Seven Days in Solitary [8/12/19]

Our Weekly Roundup of News and Views on Solitary Confinement

by | August 13, 2019

• Reports this week on the suicide of high-profile detainee Jeffrey Epstein at the federal Metropolitan Correctional Center (MCC) in Manhattan have been full of questions and speculation about how such a thing could have been allowed to happen. Epstein had reportedly been on suicide watch, but was taken off and was in a cell alone at the time of his death.  In The New Republic, Andrew Cohen points out that Epstein’s suicide in solitary confinement shouldn’t come as a surprise: Suicides behind bars are an epidemic. “Pick a state, any state, and similar stories abound,” he writes. “Inmates are able to commit suicide because their guards have dehumanized them to the point where they don’t care enough whether they live or die.” (For more on the particular history of isolation and abuse at MCC, see this exposé by Aviva Stahl that appeared on Gothamist last year.)

• Since 2016, 46 people have committed suicide in Georgia state prisons—a sharp increase from the state’s 20 prison suicides between 2014 and 2016, reports The Telegraph. Despite the fact that Georgia’s prison suicide rate is nearly double the national prison average, and that some of those who killed themselves had spent time in isolation, The Telegraph reports that “missing from the corrections department’s response…is a shift away from housing people in segregation and solitary confinement.”

• In Aurora, Colorado, an ICE detention facility privately run by GEO Group houses some people in solitary confinement for 23 hours a day for up to nine, reports the Colorado Independent. One man interviewed for the article, who formerly moonlighted as an Elvis impersonator, said he was put in solitary confinement for singing. The piece also documents how GEO Group continued to hold people in solitary who exhibited obvious symptoms of mental illness, while denying that they were ill. One detainee who had been diagnosed with biopolar disorder said of his time in solitary at Aurora: “It was actually bringing up thoughts of, like, ending things. I’m talking about suicide. I’ve faced challenges and struggles in my life before, but nothing like that. Nothing.” (This article, by Susan Greene, was reported with funds from the Solitary Confinement Reporting Project, managed by Solitary Watch with funding from the Vital Projects Fund.)

• The Minnesota Department of Corrections has increased the maximum length of time that people can spend in solitary confinement from 90 days to 360 days, reports the Bemidji Pioneer. The harsh rule change, which was a reaction to two officer deaths last year, came just one week after the state legislature passed the state’s first law regulating solitary confinement. The new law requires a review after four months in solitary, mandates solitary mental health checks, and states that people with acute mental illness should be moved to an alternative housing program. Last year, Minnesota placed people in solitary confinement a record-high 8,281 times.

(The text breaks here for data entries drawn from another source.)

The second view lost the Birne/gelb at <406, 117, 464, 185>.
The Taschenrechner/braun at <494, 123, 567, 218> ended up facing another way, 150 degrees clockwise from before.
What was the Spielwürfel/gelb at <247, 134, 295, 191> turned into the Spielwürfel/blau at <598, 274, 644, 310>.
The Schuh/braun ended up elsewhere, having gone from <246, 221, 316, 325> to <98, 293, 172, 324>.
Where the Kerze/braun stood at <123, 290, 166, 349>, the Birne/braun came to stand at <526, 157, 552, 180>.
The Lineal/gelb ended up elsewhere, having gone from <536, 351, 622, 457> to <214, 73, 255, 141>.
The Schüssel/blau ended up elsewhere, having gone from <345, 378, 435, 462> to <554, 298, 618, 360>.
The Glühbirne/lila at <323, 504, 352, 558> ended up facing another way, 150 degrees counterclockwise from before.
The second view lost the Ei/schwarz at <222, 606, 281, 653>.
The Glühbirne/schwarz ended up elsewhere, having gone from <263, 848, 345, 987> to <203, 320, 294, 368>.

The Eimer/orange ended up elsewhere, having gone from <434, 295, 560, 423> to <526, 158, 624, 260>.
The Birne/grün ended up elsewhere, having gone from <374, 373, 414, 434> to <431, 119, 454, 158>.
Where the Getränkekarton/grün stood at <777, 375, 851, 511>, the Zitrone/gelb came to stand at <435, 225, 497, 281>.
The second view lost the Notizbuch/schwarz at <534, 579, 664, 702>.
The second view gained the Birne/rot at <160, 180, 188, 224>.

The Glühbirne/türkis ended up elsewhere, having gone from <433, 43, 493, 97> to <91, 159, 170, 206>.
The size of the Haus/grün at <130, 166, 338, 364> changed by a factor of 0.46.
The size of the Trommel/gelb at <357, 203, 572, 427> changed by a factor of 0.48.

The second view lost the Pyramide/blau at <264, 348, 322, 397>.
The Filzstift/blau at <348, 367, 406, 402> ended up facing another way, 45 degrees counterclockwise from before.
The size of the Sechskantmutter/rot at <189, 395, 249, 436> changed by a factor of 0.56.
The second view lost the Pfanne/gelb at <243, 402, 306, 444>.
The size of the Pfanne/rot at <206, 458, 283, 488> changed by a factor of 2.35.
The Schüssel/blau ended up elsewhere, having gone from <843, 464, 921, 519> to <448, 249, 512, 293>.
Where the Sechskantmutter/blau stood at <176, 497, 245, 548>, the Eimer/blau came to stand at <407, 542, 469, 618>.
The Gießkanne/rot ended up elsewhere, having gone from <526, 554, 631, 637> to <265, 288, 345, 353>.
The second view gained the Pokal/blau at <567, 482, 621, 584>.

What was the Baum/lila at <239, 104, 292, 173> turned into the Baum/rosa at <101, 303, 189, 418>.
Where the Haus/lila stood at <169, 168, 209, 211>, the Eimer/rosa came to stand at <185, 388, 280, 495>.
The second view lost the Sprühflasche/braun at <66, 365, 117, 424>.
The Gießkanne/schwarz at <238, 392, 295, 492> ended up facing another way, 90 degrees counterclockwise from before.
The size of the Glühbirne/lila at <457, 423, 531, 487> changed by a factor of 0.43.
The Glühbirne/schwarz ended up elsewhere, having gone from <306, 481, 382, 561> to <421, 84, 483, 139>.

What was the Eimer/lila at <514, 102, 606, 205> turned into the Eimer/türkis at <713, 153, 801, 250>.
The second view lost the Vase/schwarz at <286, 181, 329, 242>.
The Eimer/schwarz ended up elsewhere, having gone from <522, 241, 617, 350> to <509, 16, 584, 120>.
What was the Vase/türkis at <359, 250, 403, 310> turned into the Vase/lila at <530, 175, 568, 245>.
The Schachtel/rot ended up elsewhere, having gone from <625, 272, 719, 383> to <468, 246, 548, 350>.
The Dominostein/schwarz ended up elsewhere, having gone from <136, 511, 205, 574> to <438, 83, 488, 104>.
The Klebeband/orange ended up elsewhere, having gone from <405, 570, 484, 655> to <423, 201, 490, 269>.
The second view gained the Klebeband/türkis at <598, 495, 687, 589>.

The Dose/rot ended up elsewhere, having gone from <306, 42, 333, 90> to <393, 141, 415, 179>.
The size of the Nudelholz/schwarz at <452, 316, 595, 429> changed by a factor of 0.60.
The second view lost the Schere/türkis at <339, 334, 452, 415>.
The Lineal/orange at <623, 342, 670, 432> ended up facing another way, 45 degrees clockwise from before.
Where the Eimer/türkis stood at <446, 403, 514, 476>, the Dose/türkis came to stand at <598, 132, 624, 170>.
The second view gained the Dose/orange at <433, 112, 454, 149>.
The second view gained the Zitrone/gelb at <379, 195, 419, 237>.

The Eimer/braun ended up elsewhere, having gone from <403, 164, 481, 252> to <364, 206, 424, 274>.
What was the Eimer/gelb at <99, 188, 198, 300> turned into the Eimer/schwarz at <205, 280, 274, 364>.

• A New York Amsterdam News op-ed calls upon New York City Council members to withhold support from Gov. Andrew Cuomo’s plan to replace Rikers with four smaller jails, unless solitary is banned at the new facilities. “The need to shutter Rikers is not in question,” writes Dr. Ron Daniels, President of the Institute of the Black World 21st Century. “But building modern facilities with redesigned cells and recreational spaces will do absolutely nothing to address the human rights abuses that led to this crisis in the first place…Solitary confinement should be banned for all inmates, period.”

• At Medium, high school journalist Tigerlily Theo Hopson examines the use of solitary confinement for children. Solitary is now banned for those under 18 in the federal prison system, but thousands of youth remain in isolation in state and local prisons and jails.